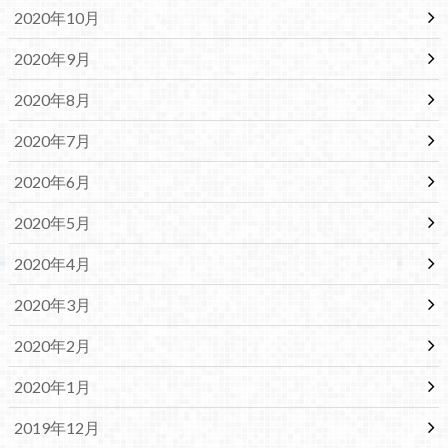
2020年10月
2020年9月
2020年8月
2020年7月
2020年6月
2020年5月
2020年4月
2020年3月
2020年2月
2020年1月
2019年12月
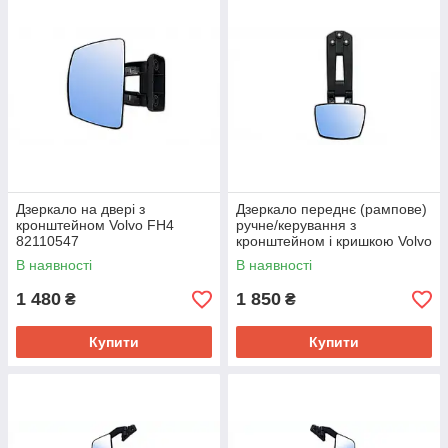
Дзеркало на двері з
Дзеркало переднє (рампове)
кронштейном Volvo FH4
ручне/керування з
82110547
кронштейном і кришкою Volvo
FH4 ZL01-51-035B
В наявності
В наявності
1 480
1 850
₴
₴
Купити
Купити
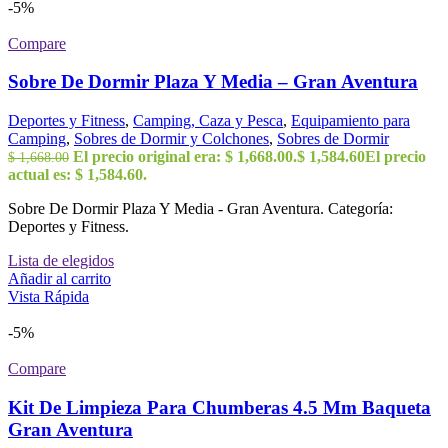
-5%
Compare
Sobre De Dormir Plaza Y Media – Gran Aventura
Deportes y Fitness
,
Camping, Caza y Pesca
,
Equipamiento para
Camping
,
Sobres de Dormir y Colchones
,
Sobres de Dormir
El precio original era: $ 1,668.00.
$
1,584.60
El precio
$
1,668.00
actual es: $ 1,584.60.
Sobre De Dormir Plaza Y Media - Gran Aventura. Categoría:
Deportes y Fitness.
Lista de elegidos
Añadir al carrito
Vista Rápida
-5%
Compare
Kit De Limpieza Para Chumberas 4.5 Mm Baqueta
Gran Aventura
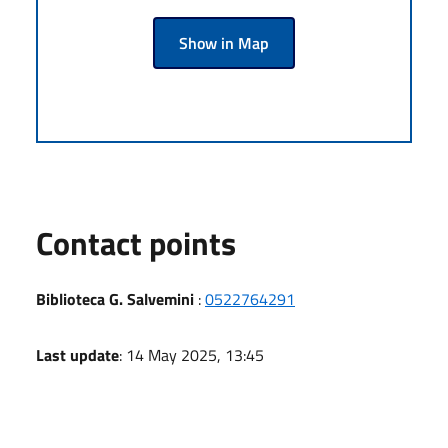
Show in Map
Contact points
Biblioteca G. Salvemini
:
0522764291
Last update
: 14 May 2025, 13:45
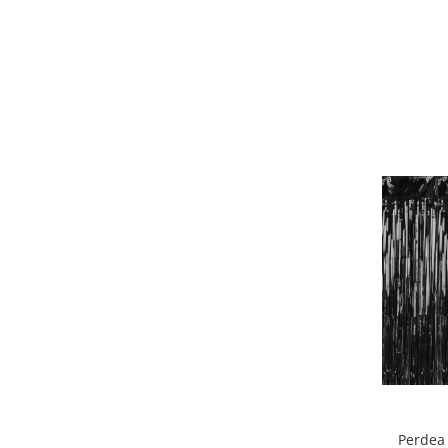
Nunta
Paste
Petrecere 1 An
Petrecerea Burlacitelor
Petreceri Aniversare
Valentine's Day
Perdea 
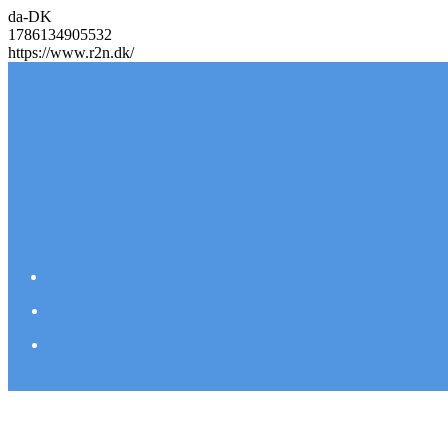
da-DK
1786134905532
https://www.r2n.dk/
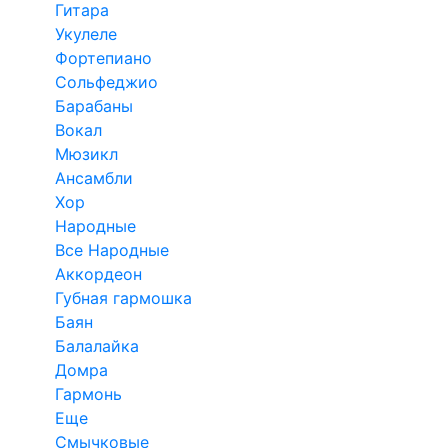
Гитара
Укулеле
Фортепиано
Сольфеджио
Барабаны
Вокал
Мюзикл
Ансамбли
Хор
Народные
Все Народные
Аккордеон
Губная гармошка
Баян
Балалайка
Домра
Гармонь
Еще
Смычковые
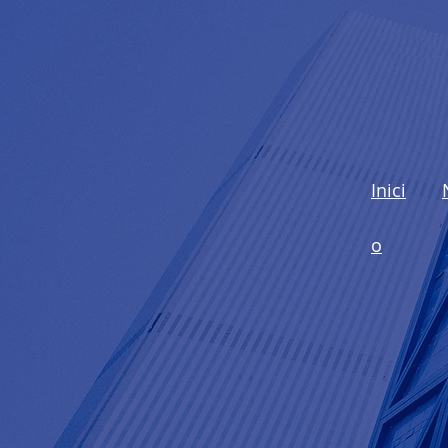
Investigación de mercados
Inici
o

--------------------

# Requirement:
Return the text read from all of the rows above line for line without any changes, and leave the pictures out of your answer.

# Result for this task:
2020年10月
2020年9月
2020年8月
2020年7月
2020年6月
2020年5月
2020年4月
2020年3月
2020年2月
2020年1月
2019年12月
Дзеркало на двері з
Дзеркало переднє (рампове)
кронштейном Volvo FH4
ручне/керування з
82110547
кронштейном і кришкою Volvo
FH4 ZL01-51-035B
В наявності
В наявності
1 480
1 850
₴
₴
Купити
Купити
-5%
Compare
Sobre De Dormir Plaza Y Media – Gran Aventura
Deportes y Fitness
,
Camping, Caza y Pesca
,
Equipamiento para
Camping
,
Sobres de Dormir y Colchones
,
Sobres de Dormir
El precio original era: $ 1,668.00.
$
1,584.60
El precio
$
1,668.00
actual es: $ 1,584.60.
Sobre De Dormir Plaza Y Media - Gran Aventura. Categoría:
Deportes y Fitness.
Lista de elegidos
Añadir al carrito
Vista Rápida
-5%
Compare
Kit De Limpieza Para Chumberas 4.5 Mm Baqueta
Gran Aventura
Show in Map
Contact points
Biblioteca G. Salvemini
:
0522764291
Last update
: 14 May 2025, 13:45
Nunta
Paste
Petrecere 1 An
Petrecerea Burlacitelor
Petreceri Aniversare
Valentine's Day
Perdea 
da-DK
1786134905532
https://www.r2n.dk/
Гитара
Укулеле
Фортепиано
Сольфеджио
Барабаны
Вокал
Мюзикл
Ансамбли
Хор
Народные
Все Народные
Аккордеон
Губная гармошка
Баян
Балалайка
Домра
Гармонь
Еще
Смычковые
Investigación de mercados
Inici
o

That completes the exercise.